→ **Work order**
Convert the data below into a JSON array of strings with one string per line, skipping blank lines. Omit the pictures from the output.

→ **Stored data**
--------
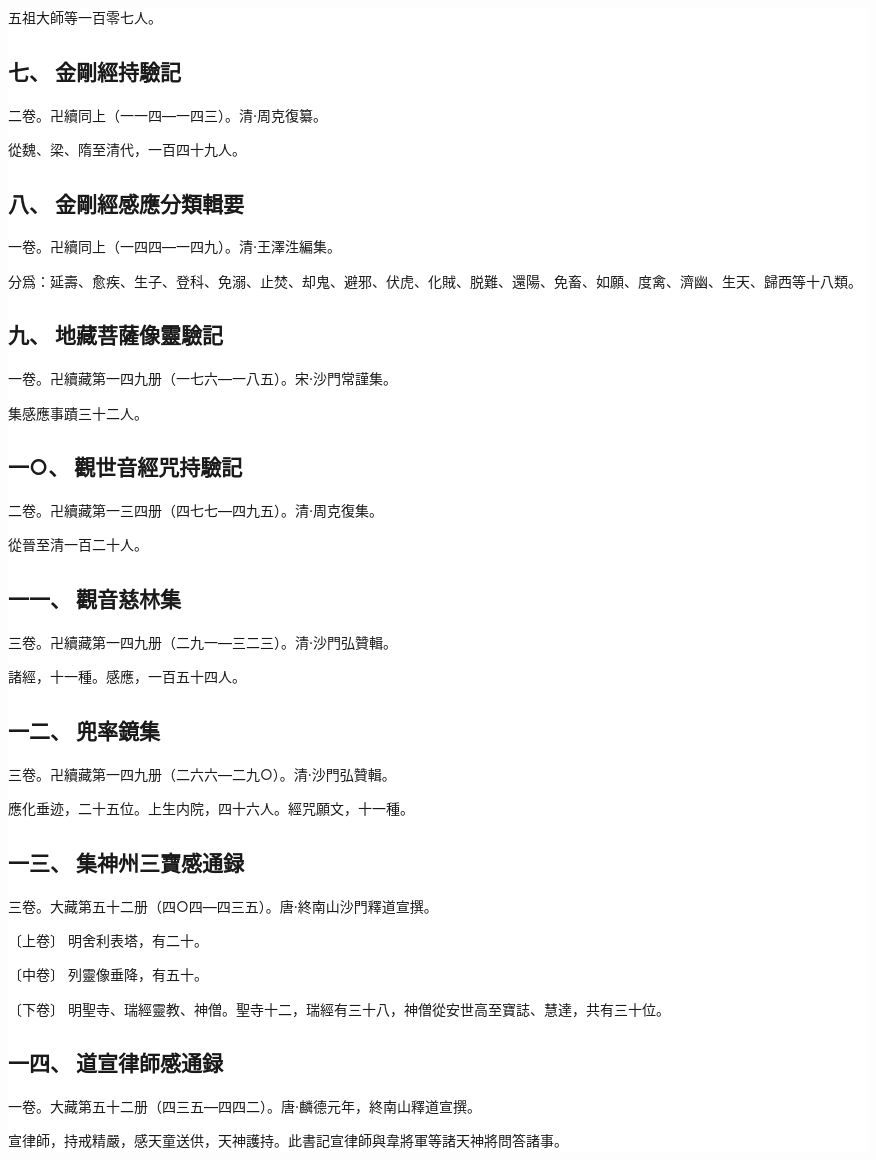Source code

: 五祖大師等一百零七人。

## 七、 金剛經持驗記

二卷。卍續同上（一一四—一四三）。清·周克復纂。

從魏、梁、隋至清代，一百四十九人。

## 八、 金剛經感應分類輯要

一卷。卍續同上（一四四—一四九）。清·王澤泩編集。

分爲：延壽、愈疾、生子、登科、免溺、止焚、却鬼、避邪、伏虎、化賊、脱難、還陽、免畜、如願、度禽、濟幽、生天、歸西等十八類。

## 九、 地藏菩薩像靈驗記

一卷。卍續藏第一四九册（一七六—一八五）。宋·沙門常謹集。

集感應事蹟三十二人。

## 一○、 觀世音經咒持驗記

二卷。卍續藏第一三四册（四七七—四九五）。清·周克復集。

從晉至清一百二十人。

## 一一、 觀音慈林集

三卷。卍續藏第一四九册（二九一—三二三）。清·沙門弘贊輯。

諸經，十一種。感應，一百五十四人。

## 一二、 兜率鏡集

三卷。卍續藏第一四九册（二六六—二九○）。清·沙門弘贊輯。

應化垂迹，二十五位。上生内院，四十六人。經咒願文，十一種。

## 一三、 集神州三寶感通録

三卷。大藏第五十二册（四○四—四三五）。唐·終南山沙門釋道宣撰。

〔上卷〕 明舍利表塔，有二十。

〔中卷〕 列靈像垂降，有五十。

〔下卷〕 明聖寺、瑞經靈教、神僧。聖寺十二，瑞經有三十八，神僧從安世高至寶誌、慧達，共有三十位。

## 一四、 道宣律師感通録

一卷。大藏第五十二册（四三五—四四二）。唐·麟德元年，終南山釋道宣撰。

宣律師，持戒精嚴，感天童送供，天神護持。此書記宣律師與韋將軍等諸天神將問答諸事。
--------
→ **Response to this task**
[
  "Source code",
  ": 五祖大師等一百零七人。",
  "## 七、 金剛經持驗記",
  "二卷。卍續同上（一一四—一四三）。清·周克復纂。",
  "從魏、梁、隋至清代，一百四十九人。",
  "## 八、 金剛經感應分類輯要",
  "一卷。卍續同上（一四四—一四九）。清·王澤泩編集。",
  "分爲：延壽、愈疾、生子、登科、免溺、止焚、却鬼、避邪、伏虎、化賊、脱難、還陽、免畜、如願、度禽、濟幽、生天、歸西等十八類。",
  "## 九、 地藏菩薩像靈驗記",
  "一卷。卍續藏第一四九册（一七六—一八五）。宋·沙門常謹集。",
  "集感應事蹟三十二人。",
  "## 一○、 觀世音經咒持驗記",
  "二卷。卍續藏第一三四册（四七七—四九五）。清·周克復集。",
  "從晉至清一百二十人。",
  "## 一一、 觀音慈林集",
  "三卷。卍續藏第一四九册（二九一—三二三）。清·沙門弘贊輯。",
  "諸經，十一種。感應，一百五十四人。",
  "## 一二、 兜率鏡集",
  "三卷。卍續藏第一四九册（二六六—二九○）。清·沙門弘贊輯。",
  "應化垂迹，二十五位。上生内院，四十六人。經咒願文，十一種。",
  "## 一三、 集神州三寶感通録",
  "三卷。大藏第五十二册（四○四—四三五）。唐·終南山沙門釋道宣撰。",
  "〔上卷〕 明舍利表塔，有二十。",
  "〔中卷〕 列靈像垂降，有五十。",
  "〔下卷〕 明聖寺、瑞經靈教、神僧。聖寺十二，瑞經有三十八，神僧從安世高至寶誌、慧達，共有三十位。",
  "## 一四、 道宣律師感通録",
  "一卷。大藏第五十二册（四三五—四四二）。唐·麟德元年，終南山釋道宣撰。",
  "宣律師，持戒精嚴，感天童送供，天神護持。此書記宣律師與韋將軍等諸天神將問答諸事。"
]